Soheil Feizi Funded by DARPA to Develop Adversarial Counterattack Program
A University of Maryland expert in machine learning has been funded by the Defense Advanced Research Projects Agency (DARPA) to develop a program that can identify the origin and sophistication level of adversarial attacks on artificial intelligence (AI) systems.
Soheil Feizi, assistant professor of computer science with an appointment in the University of Maryland Institute for Advanced Computer Studies (UMIACS), is lead principal investigator of the $971K award.
He will collaborate with three researchers from the John Hopkins University Department of Electrical and Computer Engineering on the two-year project: professor René Vidal, assistant professor Najim Dehak and assistant research professor Jesus Villalba.

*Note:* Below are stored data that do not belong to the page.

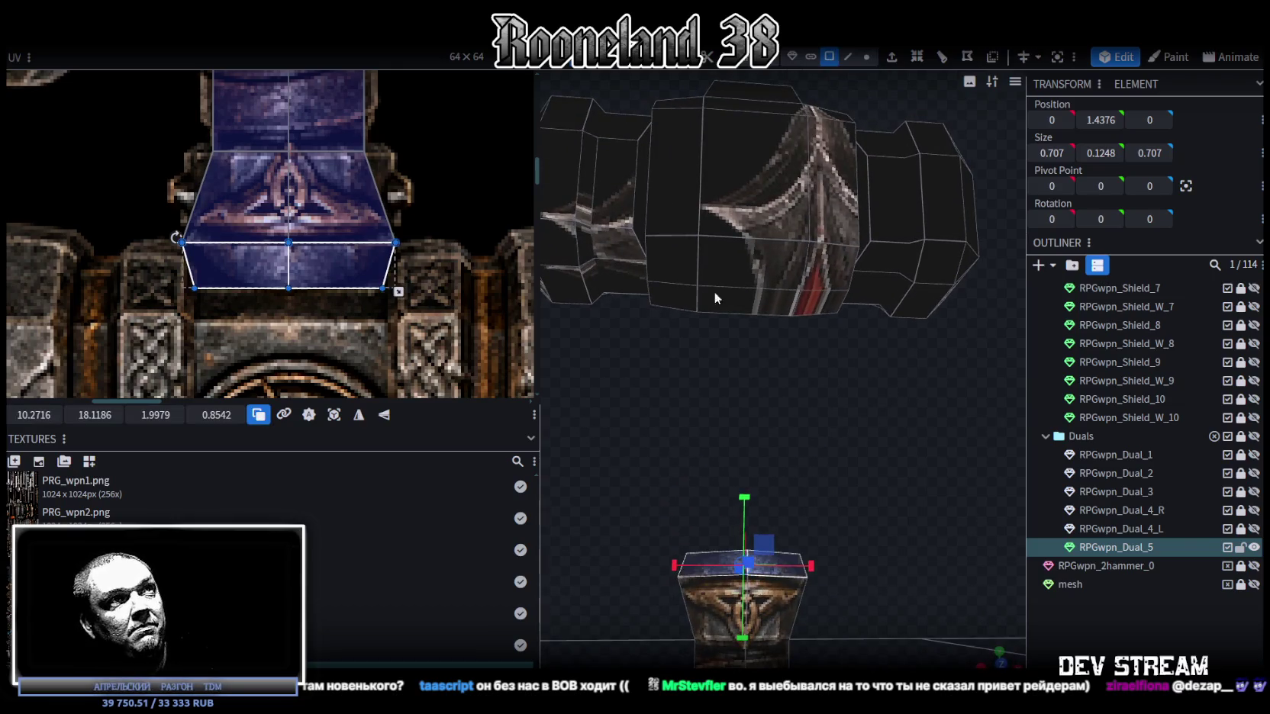
# Step: Lower the hammer head centre block's bottom face by 0.1
pyautogui.click(687, 297)
pyautogui.doubleClick(795, 308)
pyautogui.moveTo(820, 305)
pyautogui.mouseDown()
pyautogui.moveTo(880, 450)
pyautogui.moveTo(854, 427)
pyautogui.moveTo(853, 442)
pyautogui.mouseUp()
pyautogui.scroll(-3, 365, 316)
pyautogui.moveTo(842, 492)
pyautogui.mouseDown()
pyautogui.moveTo(850, 446)
pyautogui.moveTo(865, 453)
pyautogui.mouseUp()
pyautogui.scroll(-1, 439, 357)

An adversarial attack is a type of method used to penetrate machine learning systems, in which attackers make small changes to the input data to confuse the algorithm. These attacks are an emerging security threat as AI is further applied to industrial settings, medicine, information analysis and more.
The majority of existing research in this area focuses on improving the defenses against these types of attacks, explains Feizi. Instead, his team will “attack the attacks” by developing generalizable and scalable techniques that reverse engineers the attacker’s toolchains.
These innovative methods will be used to design Reverse Engineer Deceptions (RED), a program that will not only identify the origin of the attack and its sophistication level, but also the most effective defense to use against future attacks, Feizi says.
“By extracting attack signatures, we will be able to either cluster similar toolchains, or identify novel attacks that have not been seen previously,” say the researchers.